Description
Context
mbedtls_ssl_conf_own_cert()
takes a PK context as argument containing a private key (as well as another argument containing the associated certificate). This key must allow the algorithm that will be used for signing the key exchange. There are subtleties with respect to which algorithm will be used for signing — this is not determined solely by the key type and the certificate, but also by details of the private key object. In a TLS server (we don't consider client signatures here):
- For ECDSA, there are two signature algorithms: deterministic or randomized. With legacy crypto, the PK module picks deterministic ECDSA if it's enabled at compile time and randomized ECDSA otherwise. With a PSA key, PK tries deterministic and falls back to randomized.
- For RSA keys, there are two signature algorithms. TLS 1.2 uses PKCS#1v1.5, and TLS 1.3 uses PSS. In Mbed TLS 3.6, the TLS code uses
mbedtls_pk_can_do_ext()
to determine whether the PK object can do the algorithm that is required by the protocol, then callsmbedtls_pk_sign_ext()
to sign with the selected algorithm. If the PK object is backed by a PSA key, this key's policy needs to allow the algorithm(s) allowed bymbedtls_pk_can_do_ext()
. If the PK object wraps anmbedtls_rsa_context
,mbedtls_pk_sign_ext()
just “cheats” to use whatever signature algorithm it wants.
In TF-PSA-Crypto 1.x, PK will change to always wrap a PSA key instead of sometimes wrapping a built-in context (in particular, after parsing a key with mbedtls_pk_parse_key()
). Before TF-PSA-Crypto 1.0, we want to plan ahead and make sure that when we switch to full PSA, this will not break application workflows that load an RSA key and then want to use it in TLS.
See the TF-PSA-Crypto 1.0 PK specification for more background, currently the section “RSA in TLS” in Mbed-TLS/TF-PSA-Crypto#203.
Goal
The goal of this issue is to add unit tests for mbedtls_ssl_conf_own_cert()
, covering the various ways in which a private key can be constructed and the policies that it can have. Note that we only care about construction methods (e.g. direct parsing vs wrapping a PSA object) and policies (on the PSA key, and on PK if relevant). We don't care about the key itself, it's fine to hard-code a single RSA key (no need to e.g. test different sizes), and it's fine to hard-code a single ECC key (no need to e.g. test different curves). Variations on the certificate are also out of scope here.
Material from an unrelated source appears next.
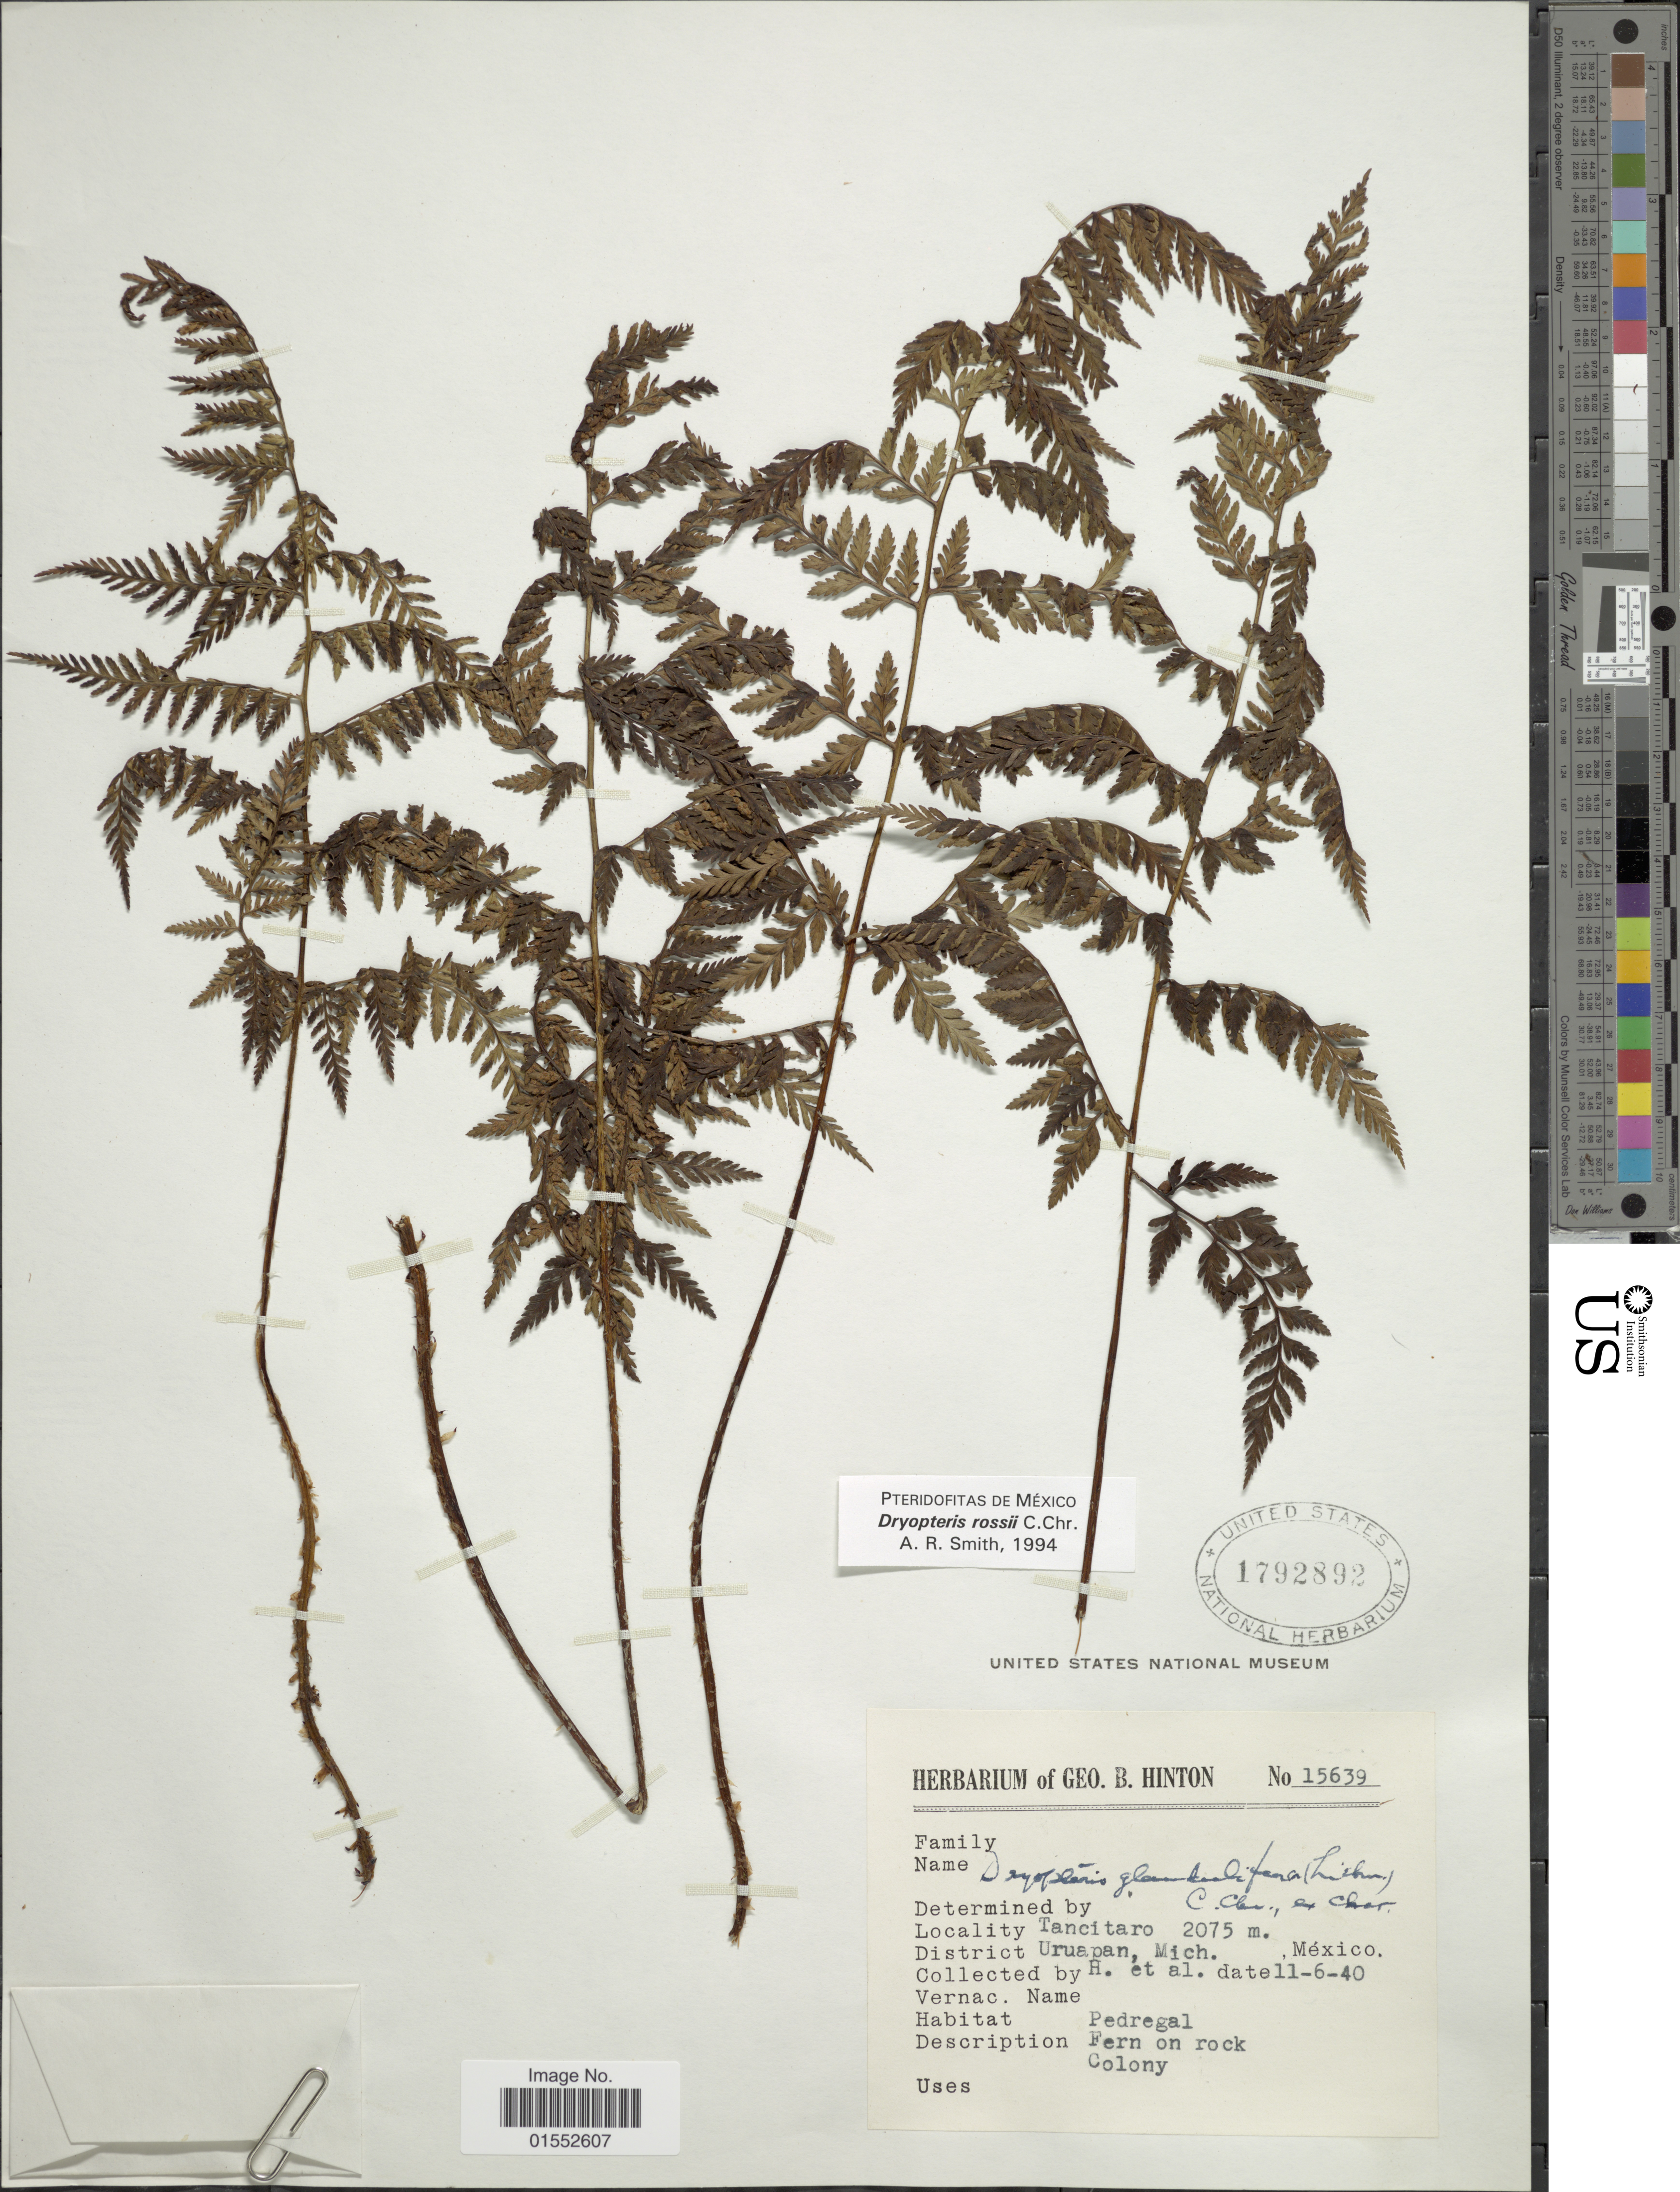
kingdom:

The test must try both TLS 1.2 and TLS 1.3. (It doesn't actually matter for ECDSA, but it very much does for RSA.)
There must be both positive and negative tests. Positive tests must ensure that the handshake completes successfully, and negative tests must ensure that the handshake fails due to the server not finding a matching signature algorithm. If the server thinks that the key is suitable, but then it fails to make the signature, this should result in a test failure, because it indicates something wrong in the library design. (If we discover such cases when writing the tests, we should probably file a bug.)
Notes
There is code to construct PK objects in various ways in test_suite_pk
that could be moved to the framework, or adapted.
The tests are needed to validate the design of the new PK in TLS 1.0. It would make sense to backport them to 3.6, but that's not required.